In the listing that follows, the range to quote begins at the line that has "CTRL+C to quit)" and ends after the line that has "making the CultureMesh"; quote it verbatim and add nothing.

..............................

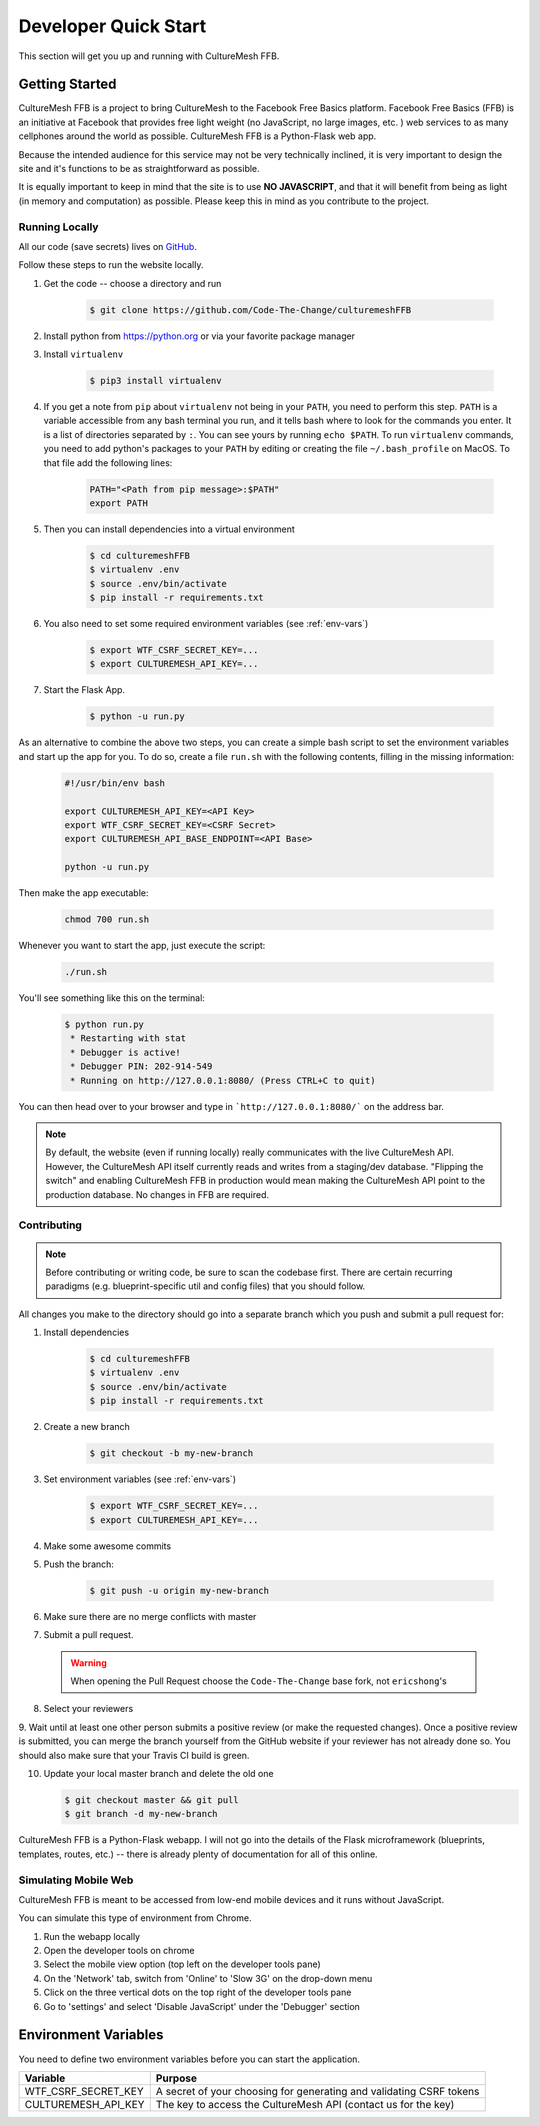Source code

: =====================
Developer Quick Start
=====================

This section will get you up and running with CultureMesh FFB.

.. _getting-started:

Getting Started
===============

CultureMesh FFB is a project to bring CultureMesh to the Facebook
Free Basics platform.  Facebook Free Basics (FFB) is an initiative at Facebook
that provides free light weight (no JavaScript, no large images, etc. )
web services to as many cellphones around the world as possible.
CultureMesh FFB is a Python-Flask web app.

Because the intended audience for this service may not be very technically
inclined, it is very important to design the site and it's functions to be
as straightforward as possible.

It is equally important to keep in mind that the site is to use **NO JAVASCRIPT**,
and that it will benefit from being as light (in memory and computation)
as possible. Please keep this in mind as you contribute to the project.

Running Locally
---------------

All our code (save secrets) lives
on `GitHub <https://github.com/Code-The-Change/culturemeshFFB>`_.

Follow these steps to run the website locally.

#. Get the code -- choose a directory and run

    .. code-block:: console

      $ git clone https://github.com/Code-The-Change/culturemeshFFB

#. Install python from https://python.org or via your favorite package manager

#. Install ``virtualenv``

    .. code-block:: console

      $ pip3 install virtualenv

#. If you get a note from ``pip`` about ``virtualenv`` not being in your
   ``PATH``, you need to perform this step. ``PATH`` is a variable accessible
   from any bash terminal you run, and it tells bash where to look for the
   commands you enter. It is a list of directories separated by ``:``. You can
   see yours by running ``echo $PATH``. To run ``virtualenv`` commands, you need
   to add python's packages to your ``PATH`` by editing or creating the file
   ``~/.bash_profile`` on MacOS. To that file add the following lines:

    .. code-block:: console

      PATH="<Path from pip message>:$PATH"
      export PATH

#. Then you can install dependencies into a virtual environment

    .. code-block:: console

      $ cd culturemeshFFB
      $ virtualenv .env
      $ source .env/bin/activate
      $ pip install -r requirements.txt

#. You also need to set some required environment variables
   (see :ref:`env-vars`)

    .. code-block:: console

      $ export WTF_CSRF_SECRET_KEY=...
      $ export CULTUREMESH_API_KEY=...

#. Start the Flask App.

    .. code-block:: console

      $ python -u run.py

As an alternative to combine the above two steps, you can create a simple bash
script to set the environment variables and start up the app for you. To do so,
create a file ``run.sh`` with the following contents, filling in the missing
information:

    .. code-block:: bash

        #!/usr/bin/env bash

        export CULTUREMESH_API_KEY=<API Key>
        export WTF_CSRF_SECRET_KEY=<CSRF Secret>
        export CULTUREMESH_API_BASE_ENDPOINT=<API Base>

        python -u run.py

Then make the app executable:

    .. code-block:: console

        chmod 700 run.sh

Whenever you want to start the app, just execute the script:

    .. code-block:: console

        ./run.sh

You'll see something like this on the terminal:

    .. code-block:: console

      $ python run.py
       * Restarting with stat
       * Debugger is active!
       * Debugger PIN: 202-914-549
       * Running on http://127.0.0.1:8080/ (Press CTRL+C to quit)

You can then head over to your browser and type in ```http://127.0.0.1:8080/```
on the address bar.

.. note:: By default, the website (even if running locally) really
  communicates with the live CultureMesh API.  However, the CultureMesh API
  itself currently reads and writes from a staging/dev database. "Flipping
  the switch" and enabling CultureMesh FFB in production would mean
  making the CultureMesh API point to the production database. No changes
  in FFB are required.

Contributing
------------

.. note:: Before contributing or writing code, be sure to scan the codebase
   first.  There are certain recurring paradigms (e.g. blueprint-specific util
   and config files) that you should follow.

All changes you make to the directory should go into a separate branch
which you push and submit a pull request for:

1. Install dependencies

    .. code-block:: console

      $ cd culturemeshFFB
      $ virtualenv .env
      $ source .env/bin/activate
      $ pip install -r requirements.txt

2. Create a new branch

    .. code-block:: console

      $ git checkout -b my-new-branch

3. Set environment variables (see :ref:`env-vars`)

    .. code-block:: console

      $ export WTF_CSRF_SECRET_KEY=...
      $ export CULTUREMESH_API_KEY=...

4. Make some awesome commits

5. Push the branch:

    .. code-block:: console

      $ git push -u origin my-new-branch

6. Make sure there are no merge conflicts with master
7. Submit a pull request.

  .. warning:: When opening the Pull Request choose the ``Code-The-Change``
    base fork, not ``ericshong``'s

8. Select your reviewers

9. Wait until at least one other person submits a positive review
(or make the requested changes).  Once a positive review is submitted,
you can merge the branch yourself from the GitHub website if your reviewer
has not already done so. You should also make sure that your Travis CI build
is green.

10. Update your local master branch and delete the old one

    .. code-block:: console

      $ git checkout master && git pull
      $ git branch -d my-new-branch

CultureMesh FFB is a Python-Flask webapp. I will not go into the details of
the Flask microframework (blueprints, templates, routes, etc.)
-- there is already plenty of documentation for all of this online.

.. _simulating-mobile-web:

Simulating Mobile Web
---------------------

CultureMesh FFB is meant to be accessed from low-end mobile devices and it
runs without JavaScript.

You can simulate this type of environment from Chrome.

1. Run the webapp locally
2. Open the developer tools on chrome
3. Select the mobile view option (top left on the developer tools pane)
4. On the 'Network' tab, switch from 'Online' to 'Slow 3G' on the drop-down menu
5. Click on the three vertical dots on the top right of the developer tools pane
6. Go to 'settings' and select 'Disable JavaScript' under the 'Debugger' section

.. _env-vars:

Environment Variables
=====================

You need to define two environment variables before you can start the
application.

======================  ====================================================================
  Variable                   Purpose
======================  ====================================================================
WTF_CSRF_SECRET_KEY     A secret of your choosing for generating and validating CSRF tokens
CULTUREMESH_API_KEY     The key to access the CultureMesh API (contact us for the key)
======================  ====================================================================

..............................

Written solution:
       * Running on http://127.0.0.1:8080/ (Press CTRL+C to quit)

You can then head over to your browser and type in ```http://127.0.0.1:8080/```
on the address bar.

.. note:: By default, the website (even if running locally) really
  communicates with the live CultureMesh API.  However, the CultureMesh API
  itself currently reads and writes from a staging/dev database. "Flipping
  the switch" and enabling CultureMesh FFB in production would mean
  making the CultureMesh API point to the production database. No changes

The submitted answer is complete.